Problem to solve:
Send each entry back exactly as given, pictures excluded.

--*--

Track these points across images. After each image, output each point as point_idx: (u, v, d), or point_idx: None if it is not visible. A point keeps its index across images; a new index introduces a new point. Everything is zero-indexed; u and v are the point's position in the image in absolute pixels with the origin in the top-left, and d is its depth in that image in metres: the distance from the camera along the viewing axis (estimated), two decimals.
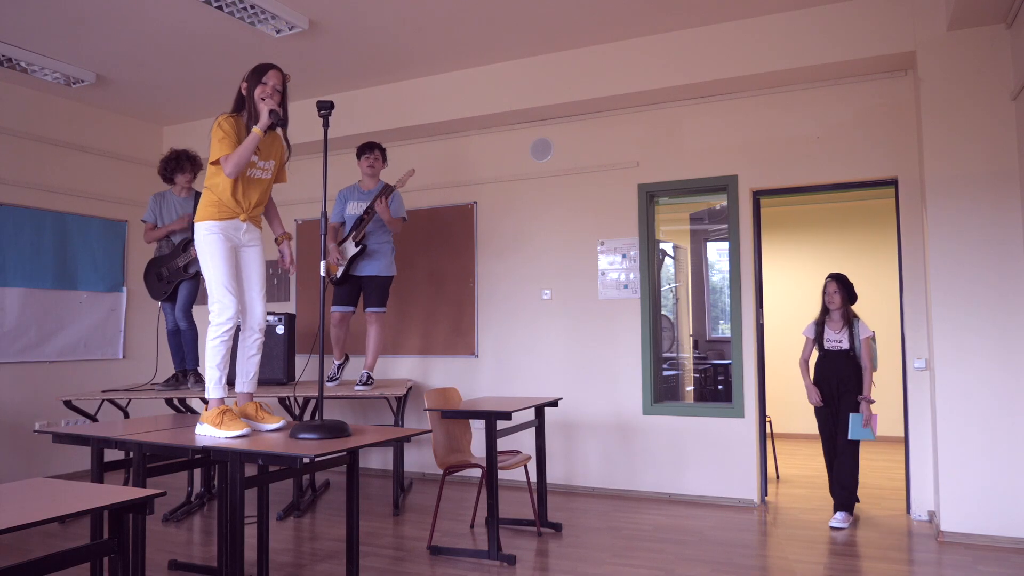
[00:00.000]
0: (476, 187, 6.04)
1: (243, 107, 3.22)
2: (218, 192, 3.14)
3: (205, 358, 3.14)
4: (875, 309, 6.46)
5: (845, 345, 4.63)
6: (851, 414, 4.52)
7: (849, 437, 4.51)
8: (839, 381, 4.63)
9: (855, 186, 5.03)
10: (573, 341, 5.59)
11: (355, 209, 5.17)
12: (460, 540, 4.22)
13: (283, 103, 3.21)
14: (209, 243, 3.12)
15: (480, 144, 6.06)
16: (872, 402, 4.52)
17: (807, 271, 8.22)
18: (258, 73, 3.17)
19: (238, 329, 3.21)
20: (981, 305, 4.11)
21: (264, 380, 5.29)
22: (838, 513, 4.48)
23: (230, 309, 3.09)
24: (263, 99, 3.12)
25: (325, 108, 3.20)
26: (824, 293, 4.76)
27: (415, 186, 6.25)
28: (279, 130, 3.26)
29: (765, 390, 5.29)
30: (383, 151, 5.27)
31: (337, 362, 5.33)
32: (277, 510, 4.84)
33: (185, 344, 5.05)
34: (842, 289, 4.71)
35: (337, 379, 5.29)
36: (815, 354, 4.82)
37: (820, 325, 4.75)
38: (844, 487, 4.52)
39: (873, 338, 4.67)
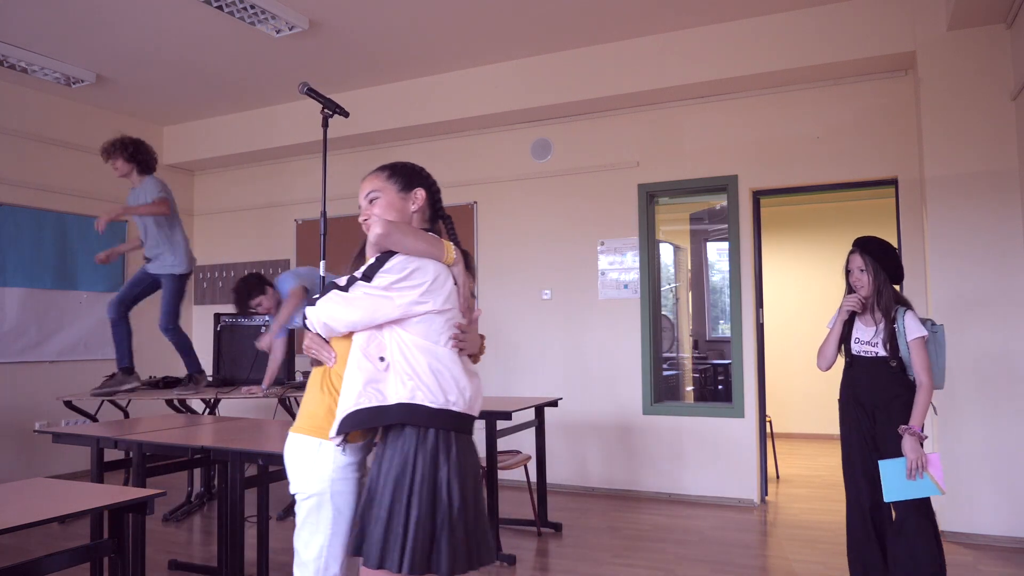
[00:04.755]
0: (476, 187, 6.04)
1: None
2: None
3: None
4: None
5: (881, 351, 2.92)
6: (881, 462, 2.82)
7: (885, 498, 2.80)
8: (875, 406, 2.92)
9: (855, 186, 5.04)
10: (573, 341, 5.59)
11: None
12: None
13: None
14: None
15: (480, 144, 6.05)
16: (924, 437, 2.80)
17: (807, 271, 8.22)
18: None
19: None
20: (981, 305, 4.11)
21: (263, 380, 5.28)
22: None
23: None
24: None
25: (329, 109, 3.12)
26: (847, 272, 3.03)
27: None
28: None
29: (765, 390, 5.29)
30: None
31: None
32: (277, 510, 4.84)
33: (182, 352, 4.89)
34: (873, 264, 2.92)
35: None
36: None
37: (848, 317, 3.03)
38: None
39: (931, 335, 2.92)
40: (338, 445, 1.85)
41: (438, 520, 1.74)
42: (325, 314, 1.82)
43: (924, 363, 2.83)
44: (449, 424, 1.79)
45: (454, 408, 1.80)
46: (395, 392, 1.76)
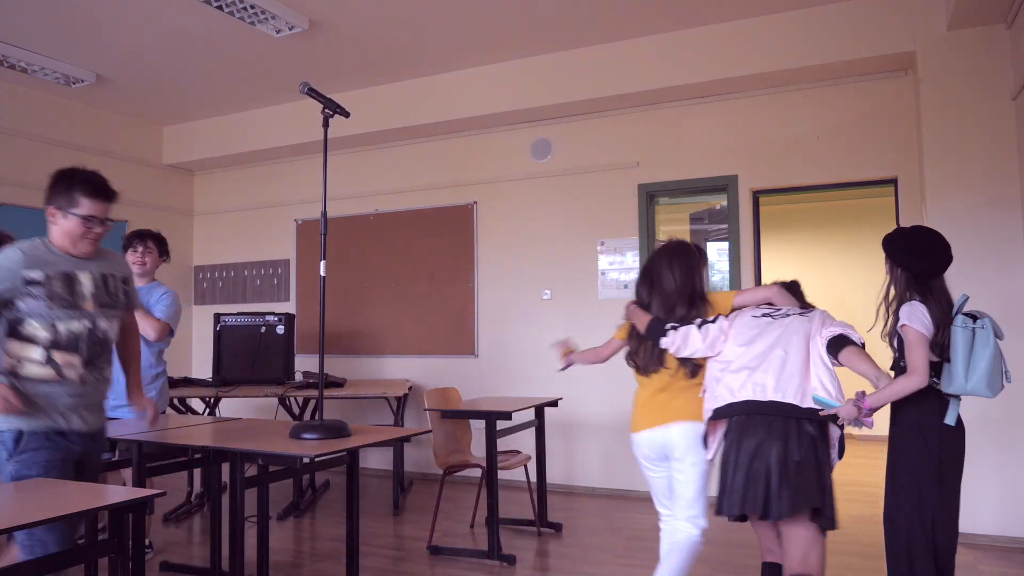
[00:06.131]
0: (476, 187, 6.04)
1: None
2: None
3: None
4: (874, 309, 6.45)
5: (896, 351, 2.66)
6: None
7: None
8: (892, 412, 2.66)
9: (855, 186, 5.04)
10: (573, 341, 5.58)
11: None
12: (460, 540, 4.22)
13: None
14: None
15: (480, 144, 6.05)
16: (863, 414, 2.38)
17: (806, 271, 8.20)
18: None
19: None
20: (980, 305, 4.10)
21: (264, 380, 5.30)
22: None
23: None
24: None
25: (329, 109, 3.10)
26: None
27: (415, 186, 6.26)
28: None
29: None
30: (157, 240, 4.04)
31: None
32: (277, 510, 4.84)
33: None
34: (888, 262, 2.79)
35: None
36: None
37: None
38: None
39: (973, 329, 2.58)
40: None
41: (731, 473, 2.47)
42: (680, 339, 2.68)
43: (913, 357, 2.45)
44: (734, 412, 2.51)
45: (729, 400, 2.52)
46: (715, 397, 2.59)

--*--

Solution below:
Track these points across images. After each image, output each point as point_idx: (u, v, d), or point_idx: None if it is not visible. A point keeps its index across images; a new index introduces a new point. Everything is zero-indexed; u and v are the point's position in the image in absolute pixels with the origin in the top-left, and d is its depth in that image in metres: the distance from the camera along the viewing axis (estimated), two decimals.
[00:00.000]
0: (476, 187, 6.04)
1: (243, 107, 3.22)
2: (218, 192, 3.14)
3: (205, 358, 3.14)
4: (875, 309, 6.46)
5: (845, 345, 4.63)
6: (851, 414, 4.52)
7: (849, 437, 4.51)
8: (839, 381, 4.63)
9: (855, 186, 5.03)
10: (573, 341, 5.59)
11: (355, 209, 5.17)
12: (460, 540, 4.22)
13: (283, 103, 3.21)
14: (209, 243, 3.12)
15: (480, 144, 6.06)
16: (872, 402, 4.52)
17: (807, 271, 8.22)
18: (258, 73, 3.17)
19: (238, 329, 3.21)
20: (981, 305, 4.11)
21: (264, 380, 5.29)
22: (838, 513, 4.48)
23: (230, 309, 3.09)
24: (263, 99, 3.12)
25: (325, 108, 3.20)
26: (824, 293, 4.76)
27: (415, 186, 6.25)
28: (279, 130, 3.26)
29: (765, 390, 5.29)
30: (383, 151, 5.27)
31: (337, 362, 5.33)
32: (277, 510, 4.84)
33: (185, 344, 5.05)
34: (842, 289, 4.71)
35: (337, 379, 5.29)
36: (815, 354, 4.82)
37: (820, 325, 4.75)
38: (844, 487, 4.52)
39: (873, 338, 4.67)
[00:04.755]
0: (476, 187, 6.04)
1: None
2: None
3: None
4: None
5: (881, 351, 2.92)
6: (881, 462, 2.82)
7: (885, 498, 2.80)
8: (875, 406, 2.92)
9: (855, 186, 5.04)
10: (573, 341, 5.59)
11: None
12: None
13: None
14: None
15: (480, 144, 6.05)
16: (924, 437, 2.80)
17: (807, 271, 8.22)
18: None
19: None
20: (981, 305, 4.11)
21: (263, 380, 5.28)
22: None
23: None
24: None
25: (329, 109, 3.12)
26: (847, 272, 3.03)
27: None
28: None
29: (765, 390, 5.29)
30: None
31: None
32: (277, 510, 4.84)
33: (182, 352, 4.89)
34: (873, 264, 2.92)
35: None
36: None
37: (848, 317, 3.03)
38: None
39: (931, 335, 2.92)
40: (338, 445, 1.85)
41: (438, 520, 1.74)
42: (325, 314, 1.82)
43: (924, 363, 2.83)
44: (449, 424, 1.79)
45: (454, 408, 1.80)
46: (395, 392, 1.76)
[00:06.131]
0: (476, 187, 6.04)
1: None
2: None
3: None
4: (874, 309, 6.45)
5: (896, 351, 2.66)
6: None
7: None
8: (892, 412, 2.66)
9: (855, 186, 5.04)
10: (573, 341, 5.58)
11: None
12: (460, 540, 4.22)
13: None
14: None
15: (480, 144, 6.05)
16: (863, 414, 2.38)
17: (806, 271, 8.20)
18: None
19: None
20: (980, 305, 4.10)
21: (264, 380, 5.30)
22: None
23: None
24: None
25: (329, 109, 3.10)
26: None
27: (415, 186, 6.26)
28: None
29: None
30: (157, 240, 4.04)
31: None
32: (277, 510, 4.84)
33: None
34: (888, 262, 2.79)
35: None
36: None
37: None
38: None
39: (973, 329, 2.58)
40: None
41: (731, 473, 2.47)
42: (680, 339, 2.68)
43: (913, 357, 2.45)
44: (734, 412, 2.51)
45: (729, 400, 2.52)
46: (715, 397, 2.59)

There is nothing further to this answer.